WORK REQUEST: Produce the same data once more, line for line.

DATA FOR THE TASK below:

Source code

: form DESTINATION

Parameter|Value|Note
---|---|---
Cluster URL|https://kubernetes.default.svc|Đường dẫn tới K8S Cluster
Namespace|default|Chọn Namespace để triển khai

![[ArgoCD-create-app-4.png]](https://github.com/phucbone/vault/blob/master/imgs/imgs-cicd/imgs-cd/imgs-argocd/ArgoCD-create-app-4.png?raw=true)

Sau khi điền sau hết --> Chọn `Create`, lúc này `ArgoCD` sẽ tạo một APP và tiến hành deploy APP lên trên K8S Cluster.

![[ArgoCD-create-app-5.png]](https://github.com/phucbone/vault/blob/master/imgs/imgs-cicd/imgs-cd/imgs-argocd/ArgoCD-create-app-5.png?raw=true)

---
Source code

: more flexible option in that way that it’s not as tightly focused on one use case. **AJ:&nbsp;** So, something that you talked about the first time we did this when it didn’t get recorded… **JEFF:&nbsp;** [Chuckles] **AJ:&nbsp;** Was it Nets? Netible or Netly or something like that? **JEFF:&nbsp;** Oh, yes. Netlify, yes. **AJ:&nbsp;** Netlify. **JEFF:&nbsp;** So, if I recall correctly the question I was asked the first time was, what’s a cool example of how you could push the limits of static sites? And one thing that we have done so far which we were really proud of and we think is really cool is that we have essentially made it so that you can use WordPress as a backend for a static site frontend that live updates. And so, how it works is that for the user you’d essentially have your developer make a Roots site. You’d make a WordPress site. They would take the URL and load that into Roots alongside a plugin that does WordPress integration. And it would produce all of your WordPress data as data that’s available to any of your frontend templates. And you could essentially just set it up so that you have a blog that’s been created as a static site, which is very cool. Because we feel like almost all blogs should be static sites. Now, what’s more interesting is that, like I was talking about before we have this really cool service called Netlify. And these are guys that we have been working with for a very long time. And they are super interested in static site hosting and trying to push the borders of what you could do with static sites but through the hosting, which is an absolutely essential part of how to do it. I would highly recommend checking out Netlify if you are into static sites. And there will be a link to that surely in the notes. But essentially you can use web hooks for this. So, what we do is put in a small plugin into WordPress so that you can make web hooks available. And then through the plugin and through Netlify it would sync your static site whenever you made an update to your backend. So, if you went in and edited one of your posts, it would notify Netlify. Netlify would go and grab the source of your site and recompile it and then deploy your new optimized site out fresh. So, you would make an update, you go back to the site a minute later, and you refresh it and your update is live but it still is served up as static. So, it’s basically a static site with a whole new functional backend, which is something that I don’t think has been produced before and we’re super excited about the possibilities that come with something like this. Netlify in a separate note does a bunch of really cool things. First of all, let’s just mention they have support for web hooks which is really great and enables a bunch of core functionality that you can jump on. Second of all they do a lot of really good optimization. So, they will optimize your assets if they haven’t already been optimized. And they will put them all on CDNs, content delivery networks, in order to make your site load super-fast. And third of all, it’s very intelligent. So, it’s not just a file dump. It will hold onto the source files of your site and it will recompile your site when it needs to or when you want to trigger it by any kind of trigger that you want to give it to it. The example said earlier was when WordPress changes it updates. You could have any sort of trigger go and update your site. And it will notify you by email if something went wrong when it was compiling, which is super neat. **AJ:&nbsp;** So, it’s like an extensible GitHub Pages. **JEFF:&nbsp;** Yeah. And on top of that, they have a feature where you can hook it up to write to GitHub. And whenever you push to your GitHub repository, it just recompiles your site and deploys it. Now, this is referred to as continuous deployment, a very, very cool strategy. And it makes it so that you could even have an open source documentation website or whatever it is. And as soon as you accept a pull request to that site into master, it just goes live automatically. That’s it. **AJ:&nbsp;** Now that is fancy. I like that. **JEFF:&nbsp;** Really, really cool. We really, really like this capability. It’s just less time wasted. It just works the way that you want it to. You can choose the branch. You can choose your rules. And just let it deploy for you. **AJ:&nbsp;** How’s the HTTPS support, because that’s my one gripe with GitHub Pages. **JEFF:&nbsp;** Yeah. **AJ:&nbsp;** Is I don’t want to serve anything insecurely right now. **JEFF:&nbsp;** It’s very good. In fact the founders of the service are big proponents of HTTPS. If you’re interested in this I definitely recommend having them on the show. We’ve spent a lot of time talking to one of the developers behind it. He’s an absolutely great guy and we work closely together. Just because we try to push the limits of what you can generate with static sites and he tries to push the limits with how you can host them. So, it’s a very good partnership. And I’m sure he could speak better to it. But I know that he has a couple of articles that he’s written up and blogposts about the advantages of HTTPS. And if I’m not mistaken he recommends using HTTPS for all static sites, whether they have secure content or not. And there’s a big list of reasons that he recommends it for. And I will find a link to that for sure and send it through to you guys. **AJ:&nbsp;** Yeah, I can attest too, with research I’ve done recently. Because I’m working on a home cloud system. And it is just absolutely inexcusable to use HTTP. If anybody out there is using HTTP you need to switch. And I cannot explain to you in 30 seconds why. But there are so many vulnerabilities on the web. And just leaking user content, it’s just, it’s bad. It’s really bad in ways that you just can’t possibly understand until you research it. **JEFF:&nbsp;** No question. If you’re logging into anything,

End of DATA FOR THE TASK.

OUTPUT FOR THIS EXERCISE:
Source code

: form DESTINATION

Parameter|Value|Note
---|---|---
Cluster URL|https://kubernetes.default.svc|Đường dẫn tới K8S Cluster
Namespace|default|Chọn Namespace để triển khai

![[ArgoCD-create-app-4.png]](https://github.com/phucbone/vault/blob/master/imgs/imgs-cicd/imgs-cd/imgs-argocd/ArgoCD-create-app-4.png?raw=true)

Sau khi điền sau hết --> Chọn `Create`, lúc này `ArgoCD` sẽ tạo một APP và tiến hành deploy APP lên trên K8S Cluster.

![[ArgoCD-create-app-5.png]](https://github.com/phucbone/vault/blob/master/imgs/imgs-cicd/imgs-cd/imgs-argocd/ArgoCD-create-app-5.png?raw=true)

---
Source code

: more flexible option in that way that it’s not as tightly focused on one use case. **AJ:&nbsp;** So, something that you talked about the first time we did this when it didn’t get recorded… **JEFF:&nbsp;** [Chuckles] **AJ:&nbsp;** Was it Nets? Netible or Netly or something like that? **JEFF:&nbsp;** Oh, yes. Netlify, yes. **AJ:&nbsp;** Netlify. **JEFF:&nbsp;** So, if I recall correctly the question I was asked the first time was, what’s a cool example of how you could push the limits of static sites? And one thing that we have done so far which we were really proud of and we think is really cool is that we have essentially made it so that you can use WordPress as a backend for a static site frontend that live updates. And so, how it works is that for the user you’d essentially have your developer make a Roots site. You’d make a WordPress site. They would take the URL and load that into Roots alongside a plugin that does WordPress integration. And it would produce all of your WordPress data as data that’s available to any of your frontend templates. And you could essentially just set it up so that you have a blog that’s been created as a static site, which is very cool. Because we feel like almost all blogs should be static sites. Now, what’s more interesting is that, like I was talking about before we have this really cool service called Netlify. And these are guys that we have been working with for a very long time. And they are super interested in static site hosting and trying to push the borders of what you could do with static sites but through the hosting, which is an absolutely essential part of how to do it. I would highly recommend checking out Netlify if you are into static sites. And there will be a link to that surely in the notes. But essentially you can use web hooks for this. So, what we do is put in a small plugin into WordPress so that you can make web hooks available. And then through the plugin and through Netlify it would sync your static site whenever you made an update to your backend. So, if you went in and edited one of your posts, it would notify Netlify. Netlify would go and grab the source of your site and recompile it and then deploy your new optimized site out fresh. So, you would make an update, you go back to the site a minute later, and you refresh it and your update is live but it still is served up as static. So, it’s basically a static site with a whole new functional backend, which is something that I don’t think has been produced before and we’re super excited about the possibilities that come with something like this. Netlify in a separate note does a bunch of really cool things. First of all, let’s just mention they have support for web hooks which is really great and enables a bunch of core functionality that you can jump on. Second of all they do a lot of really good optimization. So, they will optimize your assets if they haven’t already been optimized. And they will put them all on CDNs, content delivery networks, in order to make your site load super-fast. And third of all, it’s very intelligent. So, it’s not just a file dump. It will hold onto the source files of your site and it will recompile your site when it needs to or when you want to trigger it by any kind of trigger that you want to give it to it. The example said earlier was when WordPress changes it updates. You could have any sort of trigger go and update your site. And it will notify you by email if something went wrong when it was compiling, which is super neat. **AJ:&nbsp;** So, it’s like an extensible GitHub Pages. **JEFF:&nbsp;** Yeah. And on top of that, they have a feature where you can hook it up to write to GitHub. And whenever you push to your GitHub repository, it just recompiles your site and deploys it. Now, this is referred to as continuous deployment, a very, very cool strategy. And it makes it so that you could even have an open source documentation website or whatever it is. And as soon as you accept a pull request to that site into master, it just goes live automatically. That’s it. **AJ:&nbsp;** Now that is fancy. I like that. **JEFF:&nbsp;** Really, really cool. We really, really like this capability. It’s just less time wasted. It just works the way that you want it to. You can choose the branch. You can choose your rules. And just let it deploy for you. **AJ:&nbsp;** How’s the HTTPS support, because that’s my one gripe with GitHub Pages. **JEFF:&nbsp;** Yeah. **AJ:&nbsp;** Is I don’t want to serve anything insecurely right now. **JEFF:&nbsp;** It’s very good. In fact the founders of the service are big proponents of HTTPS. If you’re interested in this I definitely recommend having them on the show. We’ve spent a lot of time talking to one of the developers behind it. He’s an absolutely great guy and we work closely together. Just because we try to push the limits of what you can generate with static sites and he tries to push the limits with how you can host them. So, it’s a very good partnership. And I’m sure he could speak better to it. But I know that he has a couple of articles that he’s written up and blogposts about the advantages of HTTPS. And if I’m not mistaken he recommends using HTTPS for all static sites, whether they have secure content or not. And there’s a big list of reasons that he recommends it for. And I will find a link to that for sure and send it through to you guys. **AJ:&nbsp;** Yeah, I can attest too, with research I’ve done recently. Because I’m working on a home cloud system. And it is just absolutely inexcusable to use HTTP. If anybody out there is using HTTP you need to switch. And I cannot explain to you in 30 seconds why. But there are so many vulnerabilities on the web. And just leaking user content, it’s just, it’s bad. It’s really bad in ways that you just can’t possibly understand until you research it. **JEFF:&nbsp;** No question. If you’re logging into anything,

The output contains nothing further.